College students prefer print textbooks to eTextbooks?

A recent article in The New York Times claims that college students, despite being a technology generation, still opt to buy or rent textbooks instead of purchasing electronic format textbooks. We all know textbooks are expensive costing on average $700 or more for a year’s worth, but they are very heavy so would not students walking around texting want to carry their books electronically? The students sited a few reasons they stick with printed books:

1) Ease of use
2) Currently, you can not lend or trade etextbooks
3) New versions of etextbooks allow highlighting and note taking, but this is not widespread
4) No ebook buyback value which makes them not the best option when compared to renting or buying a used book
5) No standard formats and emerging technology makes it tough to decide if ebooks are the right choice

Essentially, students are used to high school textbooks, and therefore like the comfort of printed college textbooks, despite the willingness to adopt the latest and greatness electronic gadget or app.

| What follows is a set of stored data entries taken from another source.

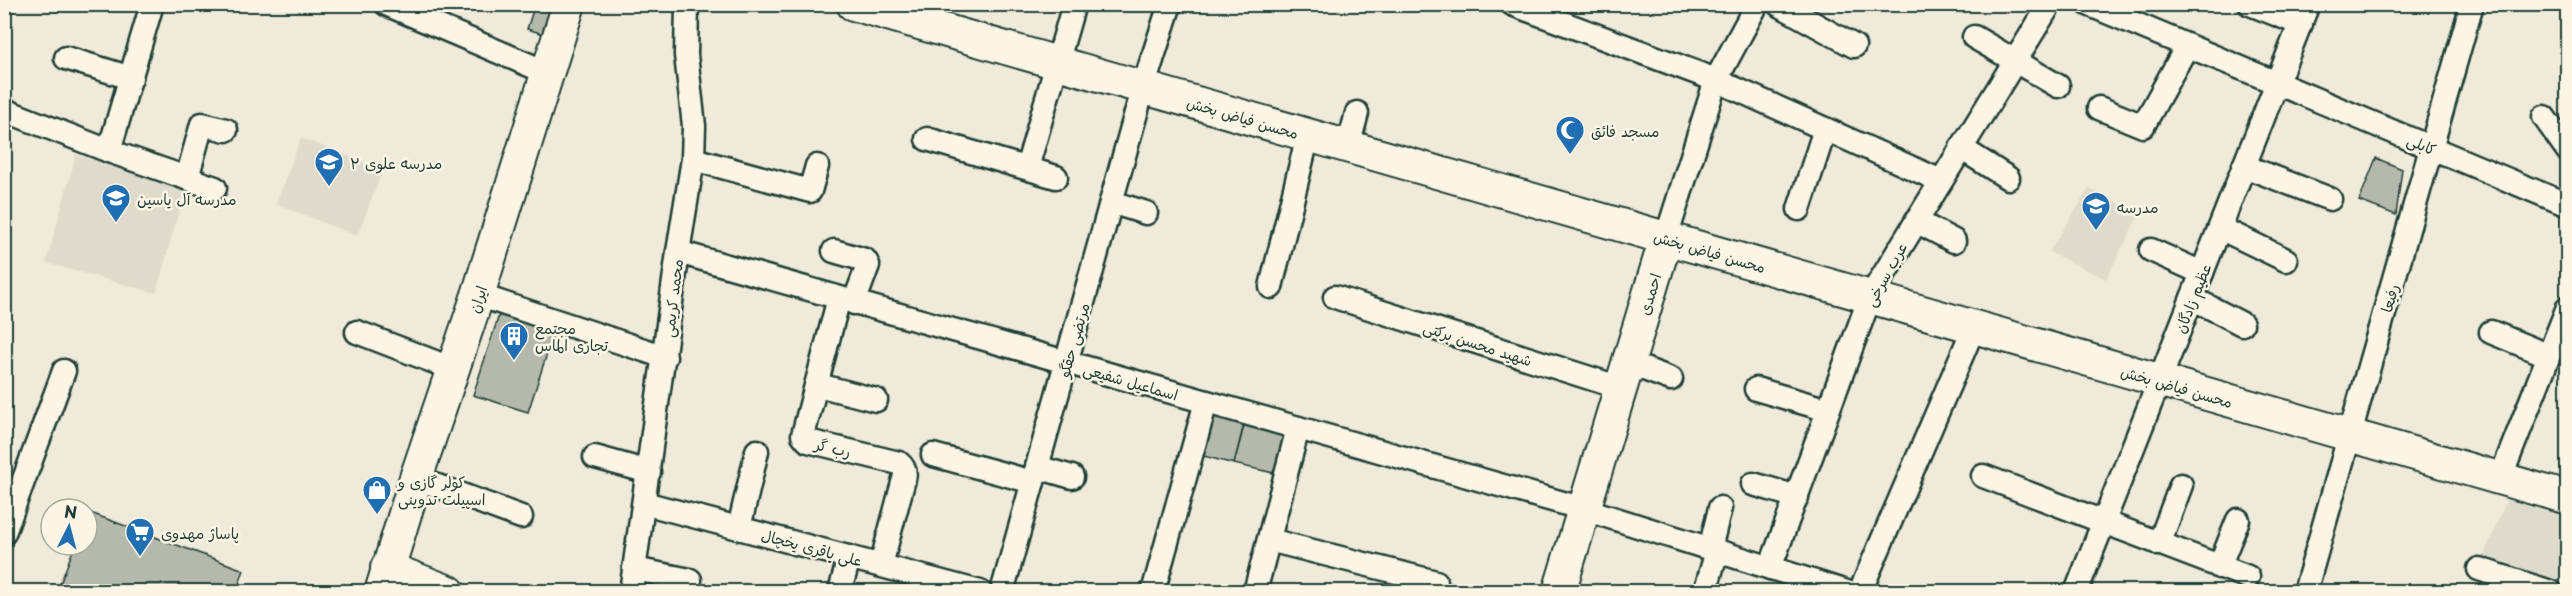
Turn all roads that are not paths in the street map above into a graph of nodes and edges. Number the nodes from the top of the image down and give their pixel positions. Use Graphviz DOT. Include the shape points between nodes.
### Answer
graph roads {
  1 [pos="152,4"];
  2 [pos="386,4"];
  3 [pos="569,4"];
  4 [pos="687,4"];
  5 [pos="853,4"];
  6 [pos="1074,4"];
  7 [pos="1170,4"];
  8 [pos="1512,4"];
  9 [pos="1757,4"];
  10 [pos="1778,4"];
  11 [pos="2050,4"];
  12 [pos="2088,4"];
  13 [pos="2250,4"];
  14 [pos="2472,4"];
  15 [pos="2304,14"];
  16 [pos="1974,37"];
  17 [pos="1854,46"];
  18 [pos="2187,46"];
  19 [pos="66,58"];
  20 [pos="2016,60"];
  21 [pos="1057,63"];
  22 [pos="548,73"];
  23 [pos="131,78"];
  24 [pos="1716,80"];
  25 [pos="2277,84"];
  26 [pos="2058,86"];
  27 [pos="1143,88"];
  28 [pos="2099,108"];
  29 [pos="4,110"];
  30 [pos="1357,112"];
  31 [pos="2544,117"];
  32 [pos="1825,129"];
  33 [pos="226,130"];
  34 [pos="1308,135"];
  35 [pos="927,139"];
  36 [pos="1348,147"];
  37 [pos="1962,148"];
  38 [pos="2431,148"];
  39 [pos="109,151"];
  40 [pos="2568,151"];
  41 [pos="693,159"];
  42 [pos="817,166"];
  43 [pos="2244,166"];
  44 [pos="1027,168"];
  45 [pos="1056,177"];
  46 [pos="187,178"];
  47 [pos="2008,178"];
  48 [pos="1941,181"];
  49 [pos="215,188"];
  50 [pos="2330,199"];
  51 [pos="1111,201"];
  52 [pos="2568,205"];
  53 [pos="1798,209"];
  54 [pos="1146,213"];
  55 [pos="1916,221"];
  56 [pos="2220,228"];
  57 [pos="1666,238"];
  58 [pos="1954,241"];
  59 [pos="2151,250"];
  60 [pos="834,251"];
  61 [pos="678,252"];
  62 [pos="2286,260"];
  63 [pos="2202,273"];
  64 [pos="1271,287"];
  65 [pos="478,295"];
  66 [pos="1335,297"];
  67 [pos="1870,297"];
  68 [pos="2192,298"];
  69 [pos="846,301"];
  70 [pos="2568,307"];
  71 [pos="2242,324"];
  72 [pos="1974,327"];
  73 [pos="357,332"];
  74 [pos="2491,332"];
  75 [pos="2547,355"];
  76 [pos="664,357"];
  77 [pos="1066,363"];
  78 [pos="453,369"];
  79 [pos="64,371"];
  80 [pos="1624,376"];
  81 [pos="1671,379"];
  82 [pos="2160,381"];
  83 [pos="818,385"];
  84 [pos="1756,389"];
  85 [pos="876,400"];
  86 [pos="1206,402"];
  87 [pos="1828,410"];
  88 [pos="1298,428"];
  89 [pos="2349,435"];
  90 [pos="757,451"];
  91 [pos="933,455"];
  92 [pos="595,457"];
  93 [pos="649,472"];
  94 [pos="1035,475"];
  95 [pos="1983,476"];
  96 [pos="1072,477"];
  97 [pos="416,478"];
  98 [pos="2500,479"];
  99 [pos="1753,484"];
  100 [pos="2181,485"];
  101 [pos="1797,497"];
  102 [pos="2568,498"];
  103 [pos="644,503"];
  104 [pos="1720,507"];
  105 [pos="1584,509"];
  106 [pos="521,517"];
  107 [pos="2238,520"];
  108 [pos="2104,522"];
  109 [pos="740,528"];
  110 [pos="4,534"];
  111 [pos="1269,540"];
  112 [pos="2159,544"];
  113 [pos="1714,550"];
  114 [pos="849,557"];
  115 [pos="881,565"];
  116 [pos="2219,567"];
  117 [pos="1770,568"];
  118 [pos="634,569"];
  119 [pos="2479,569"];
  120 [pos="2248,578"];
  121 [pos="384,580"];
  122 [pos="690,580"];
  123 [pos="1436,582"];
  124 [pos="449,591"];
  125 [pos="631,591"];
  126 [pos="840,591"];
  127 [pos="974,591"];
  128 [pos="1002,591"];
  129 [pos="1153,591"];
  130 [pos="1255,591"];
  131 [pos="1559,591"];
  132 [pos="1705,591"];
  133 [pos="1847,591"];
  134 [pos="1860,591"];
  135 [pos="2076,591"];
  136 [pos="2305,591"];
  137 [pos="2551,591"];
  1 -- 23 [label="street"];
  2 -- 22 [label="street"];
  3 -- 22 [label="street, ایران"];
  4 -- 41 [label="street, محمد کریمی"];
  5 -- 21 [label="street, محسن فیاض بخش"];
  6 -- 21 [label="street"];
  7 -- 27 [label="street, مرتضی حقگو"];
  8 -- 24 [label="street"];
  9 -- 24 [label="street, احمدی"];
  10 -- 17 [label="street"];
  11 -- 20 [label="street, عرب سرخی"];
  12 -- 18 [label="street, کابلی"];
  13 -- 15 [label="street"];
  14 -- 38 [label="street, رفیعا"];
  15 -- 25 [label="street, عظیم زادگان"];
  16 -- 20 [label="street"];
  18 -- 25 [label="street, کابلی"];
  18 -- 28 [label="street" via="2143,126"];
  19 -- 23 [label="street"];
  20 -- 26 [label="street"];
  20 -- 37 [label="street, عرب سرخی"];
  21 -- 27 [label="street, محسن فیاض بخش"];
  21 -- 44 [label="street"];
  22 -- 65 [label="street, ایران"];
  23 -- 39 [label="street"];
  24 -- 32 [label="street"];
  24 -- 57 [label="street, احمدی"];
  25 -- 38 [label="street, کابلی"];
  25 -- 43 [label="street, عظیم زادگان"];
  27 -- 34 [label="street, محسن فیاض بخش"];
  27 -- 51 [label="street, مرتضی حقگو"];
  29 -- 39 [label="street"];
  30 -- 36 [label="street"];
  31 -- 40 [label="street"];
  32 -- 48 [label="street"];
  32 -- 53 [label="street"];
  33 -- 46 [label="street" via="202,124"];
  34 -- 36 [label="street, محسن فیاض بخش"];
  34 -- 64 [label="street"];
  35 -- 44 [label="street"];
  36 -- 57 [label="street, محسن فیاض بخش"];
  37 -- 47 [label="street"];
  37 -- 48 [label="street, عرب سرخی"];
  38 -- 52 [label="street, کابلی"];
  38 -- 89 [label="street, رفیعا"];
  39 -- 46 [label="street"];
  41 -- 42 [label="street" via="810,191"];
  41 -- 61 [label="street, محمد کریمی"];
  43 -- 50 [label="street"];
  43 -- 56 [label="street, عظیم زادگان"];
  44 -- 45 [label="street"];
  46 -- 49 [label="street"];
  48 -- 55 [label="street, عرب سرخی"];
  51 -- 54 [label="street"];
  51 -- 77 [label="street, مرتضی حقگو"];
  55 -- 58 [label="street"];
  55 -- 67 [label="street, عرب سرخی"];
  56 -- 62 [label="street"];
  56 -- 63 [label="street, عظیم زادگان"];
  57 -- 67 [label="street, محسن فیاض بخش"];
  57 -- 80 [label="street, احمدی"];
  59 -- 63 [label="street"];
  60 -- 69 [label="street, رب گر" via="865,260 868,265"];
  61 -- 69 [label="street, اسماعیل شفیعی"];
  61 -- 76 [label="street, محمد کریمی"];
  63 -- 68 [label="street, عظیم زادگان"];
  65 -- 76 [label="street"];
  65 -- 78 [label="street, ایران"];
  66 -- 80 [label="street, شهید محسن برکتی"];
  67 -- 72 [label="street, محسن فیاض بخش"];
  67 -- 87 [label="street, عرب سرخی"];
  68 -- 71 [label="street"];
  68 -- 82 [label="street, عظیم زادگان"];
  69 -- 77 [label="street, اسماعیل شفیعی"];
  69 -- 83 [label="street, رب گر"];
  70 -- 75 [label="street"];
  72 -- 82 [label="street, محسن فیاض بخش"];
  72 -- 134 [label="street"];
  73 -- 78 [label="street"];
  74 -- 75 [label="street"];
  75 -- 98 [label="street"];
  76 -- 93 [label="street, محمد کریمی"];
  77 -- 86 [label="street, اسماعیل شفیعی"];
  77 -- 94 [label="street, مرتضی حقگو"];
  78 -- 97 [label="street, ایران"];
  79 -- 110 [label="street"];
  80 -- 81 [label="street, شهید محسن برکتی"];
  80 -- 105 [label="street, احمدی"];
  82 -- 89 [label="street, محسن فیاض بخش"];
  82 -- 108 [label="street, عظیم زادگان"];
  83 -- 85 [label="street"];
  83 -- 115 [label="street, رب گر" via="805,440 899,463 906,472"];
  84 -- 87 [label="street"];
  86 -- 88 [label="street, اسماعیل شفیعی"];
  86 -- 129 [label="street"];
  87 -- 101 [label="street, عرب سرخی"];
  88 -- 105 [label="street, اسماعیل شفیعی"];
  88 -- 111 [label="street"];
  89 -- 98 [label="street, محسن فیاض بخش"];
  89 -- 136 [label="street, رفیعا"];
  90 -- 109 [label="street"];
  91 -- 94 [label="street"];
  92 -- 93 [label="street"];
  93 -- 103 [label="street, محمد کریمی"];
  94 -- 96 [label="street"];
  94 -- 128 [label="street, مرتضی حقگو"];
  95 -- 108 [label="street"];
  97 -- 106 [label="street"];
  97 -- 121 [label="street, ایران"];
  98 -- 102 [label="street, محسن فیاض بخش"];
  99 -- 101 [label="street"];
  100 -- 112 [label="street"];
  101 -- 117 [label="street, عرب سرخی"];
  103 -- 109 [label="street, علی باقری یخچال"];
  103 -- 118 [label="street, محمد کریمی"];
  104 -- 113 [label="street"];
  105 -- 113 [label="street, اسماعیل شفیعی"];
  105 -- 131 [label="street, احمدی"];
  107 -- 116 [label="street"];
  108 -- 112 [label="street"];
  108 -- 135 [label="street, عظیم زادگان"];
  109 -- 114 [label="street, علی باقری یخچال"];
  111 -- 123 [label="street"];
  111 -- 130 [label="street"];
  112 -- 116 [label="street"];
  113 -- 117 [label="street, اسماعیل شفیعی"];
  113 -- 132 [label="street"];
  114 -- 115 [label="street, علی باقری یخچال"];
  114 -- 126 [label="street"];
  115 -- 127 [label="street, علی باقری یخچال"];
  116 -- 120 [label="street"];
  117 -- 133 [label="street, اسماعیل شفیعی"];
  118 -- 122 [label="street"];
  118 -- 125 [label="street, محمد کریمی"];
  119 -- 137 [label="street"];
  121 -- 124 [label="street"];
}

According to the National Association of Book Stores, digital books only accounted for about three percent of textbook sales this year, though they predict that amount to grow to 10-15 percent as more titles become available and more students are exposed. This is an interesting phenomena considering Amazon now reports that they are now selling more ebooks than printed books of new popular titles.

In an attempt to increase ebook exposure, Barnes & Noble College Bookstores is starting a “College Kick-Start Kit” program consisting of ramen noodles, and about a dozen classic titles like “The Scarlet Letter” to any students who download their new textbook software application, NOOKstudy. They hope this new software platform, available on Macs and PCs, coming available on their 636 campus bookstores will help educate and lure students into buying more electronic textbooks. Meanwhile a group of textbook publishers under the moniker of CourseSmart, continue to let students try for two weeks free etextbooks.

In general, our statistics here at agree that students are still overwhelmingly purchasing cheap used books or renting textbooks instead of utilizing etextbooks.


  1. I am reading a lot this days and love talking about it! I buy a lot of books, unfortunately. I should check more out of the library, although I also do that. I always (almost) buy my books used, thought. I've written about my favorite on line bookseller, Better World Books. They are non-profit. I also buy used books from Amazon for pennies + shipping. I also borrow books, but rarely. I have a hard time remembering to return them. Today I went to a local bookseller (one of 3 left in Richmond!) and bought some interesting books I'm going to blog about.

  2. Have u try the Physics Bookstore online bookstore I get all my textbooks for this semester from this bookstore. All are brand new textbooks and half price and discount textbooks and cheap textbooks. Good luck and wish some help. hehe ^_^

  3. savethekales says:

    I think even if some of us are not a permanent bad financial situation, we have experienced what you are talking about for a period of time. You have your necessities covered. I’m not sure about other websites, but I know Barnes and let’s you rent textbooks for a fraction of the price – an option until you are able to purchase your own (if you even need/want to purchase them). And it sounds trite, but if you need help, I’m here. You would be surprised how many people are so happy to help you if you ask for it.

  4. I buy used books all the time from Amazon marketplace and from Alibris,.com. It does take longer for books´╗┐ to be delivered since they use media mail rates. I try to buy the ones that have the best description. Very rarely will I buy one that has one of those generic descriptions.